■ Text block ■
'''

Yes. You can force the sale of the property. It's a called a partition by sale.
You'll need to get a real estate attorney to do it for you. I would guess that the legal fees will be between $5000 - $10000.
I find it amusing that people are predicting bad consequences if you force a sale, because I would be so mad at this selfish BIL that he would have already suffered some bad consequences!He's using it as a vacation home but he can't afford to buy it? So he wants you to continue to subsidize his vacations by partially owning this home and letting him use it whenever he wants? And you're supposed to be concerned that he'll get mad when you put a stop to it? Please. Tell him that you have no choice because you want/need the equity, and have at it.
Becasue this is not some random stranger, op is talking about. This is her husbands brother.
what happens if his father decides to suddenly stops being "indifferent" and doesn't want to sell?
Yes, which is why I would be quite angry that he was trying to force me to subsidize his vacation home. The brother is the one who set the tone. Why is it okay for the BIL to be the one who controls the property that three people own, but if one other owner tries to control it, he can't, because it's not right? You can talk all you want about how the OP and her husband should be kind to the brother, but the brother is the one who put them in this situation by being selfish. I, personally, am not inclined to repay selfish behavior with kindness, especially when the kindness is costly. And if it meant my selfish brother got mad at me, I'd live with that. Better him mad at me than me mad at him.
Then maybe *he* can buy out the OP and her husband.
Oh hey, in no way saying that BIL doesn't need to do a lot of growing up but to simply force him into selling could lead to some really bad blood.
So I do think that needs to be taken into consideration.
Now I also come from a big, close family and so does my dh. so I could not simply dismiss my siblings and father as easy as you can and if taking a little extra time to find a solution that would make all parties happy is what it would take to keep my family intact.

'''

Records excerpted from a collection
'''

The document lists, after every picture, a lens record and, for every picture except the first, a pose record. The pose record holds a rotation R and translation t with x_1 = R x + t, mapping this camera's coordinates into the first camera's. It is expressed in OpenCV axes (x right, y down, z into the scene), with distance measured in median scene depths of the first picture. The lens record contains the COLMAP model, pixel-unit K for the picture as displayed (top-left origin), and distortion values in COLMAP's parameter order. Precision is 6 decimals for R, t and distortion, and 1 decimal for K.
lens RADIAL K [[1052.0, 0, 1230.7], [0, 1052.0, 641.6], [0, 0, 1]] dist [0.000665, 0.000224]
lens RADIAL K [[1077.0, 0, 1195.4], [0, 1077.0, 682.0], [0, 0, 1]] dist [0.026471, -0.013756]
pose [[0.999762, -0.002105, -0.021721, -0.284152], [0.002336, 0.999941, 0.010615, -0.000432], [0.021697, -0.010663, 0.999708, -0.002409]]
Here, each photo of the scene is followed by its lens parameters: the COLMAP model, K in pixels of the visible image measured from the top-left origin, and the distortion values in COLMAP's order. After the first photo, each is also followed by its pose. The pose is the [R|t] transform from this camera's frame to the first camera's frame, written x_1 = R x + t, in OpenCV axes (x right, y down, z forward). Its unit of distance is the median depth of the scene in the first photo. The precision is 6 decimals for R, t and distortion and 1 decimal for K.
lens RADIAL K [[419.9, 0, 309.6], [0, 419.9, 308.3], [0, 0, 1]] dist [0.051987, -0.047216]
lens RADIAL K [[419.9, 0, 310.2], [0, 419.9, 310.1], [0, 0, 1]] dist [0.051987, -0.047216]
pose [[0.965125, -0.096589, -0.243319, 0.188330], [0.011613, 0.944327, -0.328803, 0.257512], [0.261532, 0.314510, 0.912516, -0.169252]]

'''

Write out the stretch of the property-sale discussion from "Becasue this is" through "want to sell?", word for word.

Becasue this is not some random stranger, op is talking about. This is her husbands brother.
what happens if his father decides to suddenly stops being "indifferent" and doesn't want to sell?